The Lovebirds

The Lovebirds
Perfect Pairs

Monday, February 26, 2007

Learn About Madagascar Lovebirds

Zoological Name: Agapornis cana

The Madagascar lovebirds are native of Malagasy Republic and neighboring islands. The male birds are green; silver-gray head to breast, whereas the females are green from head to breast.

Generally the Madagascar lovebirds live in large groups, though remaining in pairs. They tend to perch on the fringes of woodland and descend into the rice fields and plantations, where they do great damage.

In the past, Madagascar lovebirds were very common and cheap to buy. Nowadays, the Malagasy Republic has banned their export and they have become rarities. Newly imported specimens are shy and catch cold easily.

It is best to keep them in the house, in a bird room or family room. In a small cage they are rather nervous and this detracts from any pleasure you may have in them.
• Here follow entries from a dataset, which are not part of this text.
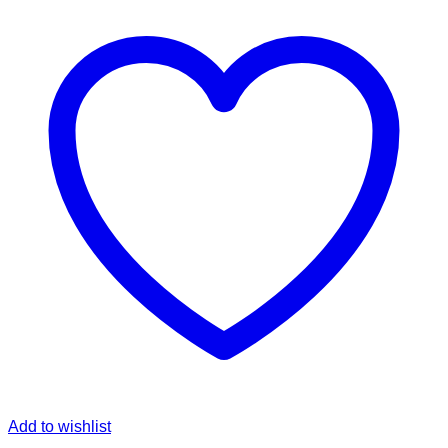
Add to wishlist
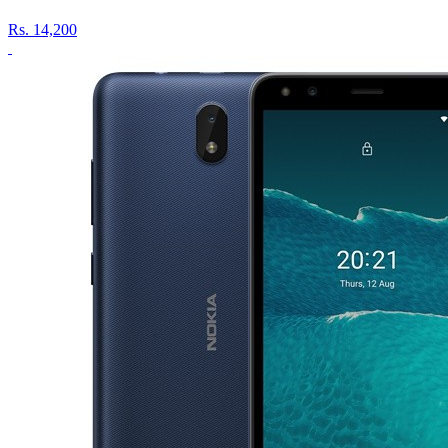
Rs.
14,200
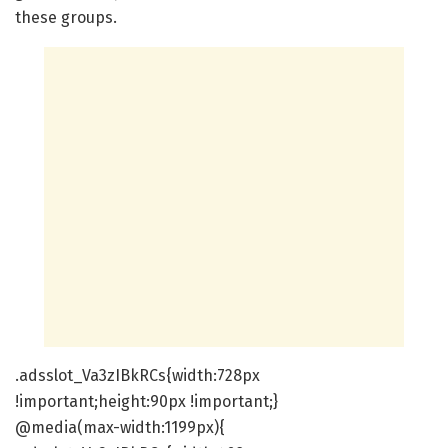
these groups.
.adsslot_Va3zIBkRCs{width:728px
!important;height:90px !important;}
@media(max-width:1199px){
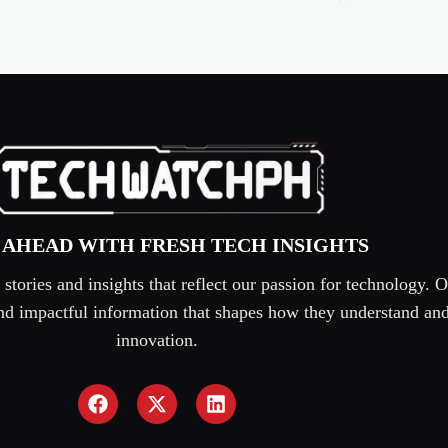
 AHEAD WITH FRESH TECH INSIGHTS
tories and insights that reflect our passion for technology. O
 and impactful information that shapes how they understand an
innovation.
In my experience, they will breed and sleep in a Budgerigar nest box by choice. My birds only used a few sunflower seed husks and two dried leaves as nesting materials. But my friends with Madagascar lovebirds have reported that their birds used Cranberry leaves, pine and larch needles, willow bark, small strips of newspapers, chick weed, and grasses. Some of the breeders noticed that the Madagascar lovebirds constructed and nest out of straw.
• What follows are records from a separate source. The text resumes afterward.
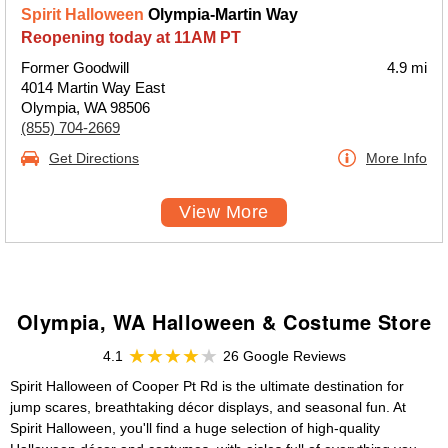
Spirit Halloween
Olympia-Martin Way
Reopening today at 11AM PT
Former Goodwill
4.9 mi
4014 Martin Way East
Olympia, WA 98506
(855) 704-2669
Get Directions
More Info
View More
Olympia, WA Halloween & Costume Store
4.1
26 Google Reviews
Spirit Halloween of Cooper Pt Rd is the ultimate destination for
jump scares, breathtaking décor displays, and seasonal fun. At
Spirit Halloween, you'll find a huge selection of high-quality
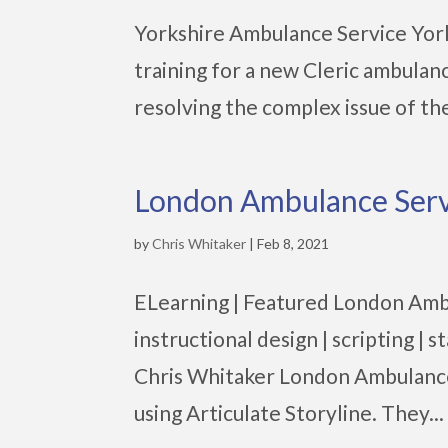
Yorkshire Ambulance Service York
training for a new Cleric ambula
resolving the complex issue of the 
London Ambulance Serv
by
Chris Whitaker
|
Feb 8, 2021
ELearning | Featured London Amb
instructional design | scripting 
Chris Whitaker London Ambulance
using Articulate Storyline. They...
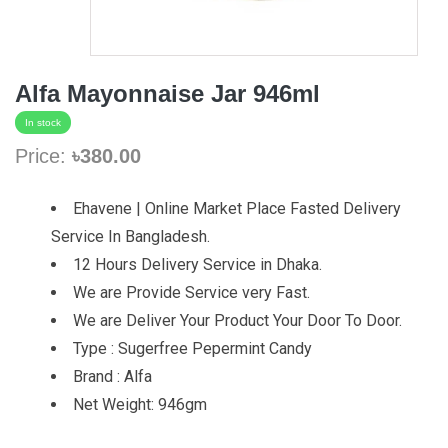
Alfa Mayonnaise Jar 946ml
In stock
Price:
৳380.00
Ehavene | Online Market Place Fasted Delivery
Service In Bangladesh.
12 Hours Delivery Service in Dhaka.
We are Provide Service very Fast.
We are Deliver Your Product Your Door To Door.
Type : Sugerfree Pepermint Candy
Brand : Alfa
Net Weight: 946gm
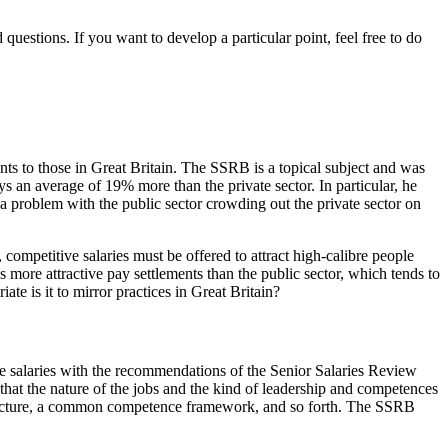
estions. If you want to develop a particular point, feel free to do
nts to those in Great Britain. The SSRB is a topical subject and was
s an average of 19% more than the private sector. In particular, he
is a problem with the public sector crowding out the private sector on
, competitive salaries must be offered to attract high-calibre people
es more attractive pay settlements than the public sector, which tends to
ate is it to mirror practices in Great Britain?
ice salaries with the recommendations of the Senior Salaries Review
 that the nature of the jobs and the kind of leadership and competences
structure, a common competence framework, and so forth. The SSRB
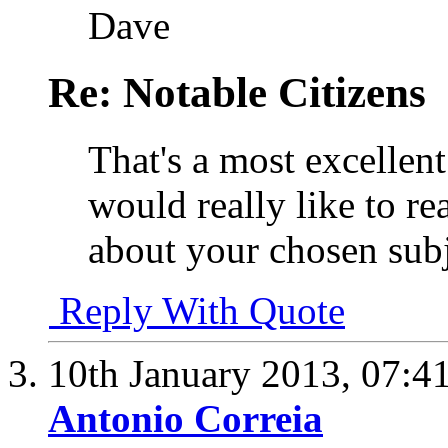
Dave
Re: Notable Citizens
That's a most excellent
would really like to re
about your chosen subj
Reply With Quote
10th January 2013,
07:4
Antonio Correia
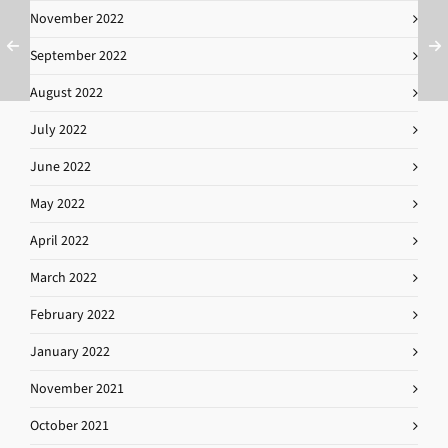
November 2022
September 2022
August 2022
July 2022
June 2022
May 2022
April 2022
March 2022
February 2022
January 2022
November 2021
October 2021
A clutch almost always consists of four to five eggs, which the female incubates for twenty-two days. After five weeks, the young one emerged out of the eggs. Young males emerge with a silver-gray head.

Once the young have emerged out of the nest it is the male who takes care of them because the female immediately becomes broody again. My Madagascar Lovebirds youngones were reared almost exclusively on a diet of millet. They over winter in the cold weather as long as it remains frost-free. It is not a good idea to house them with another species.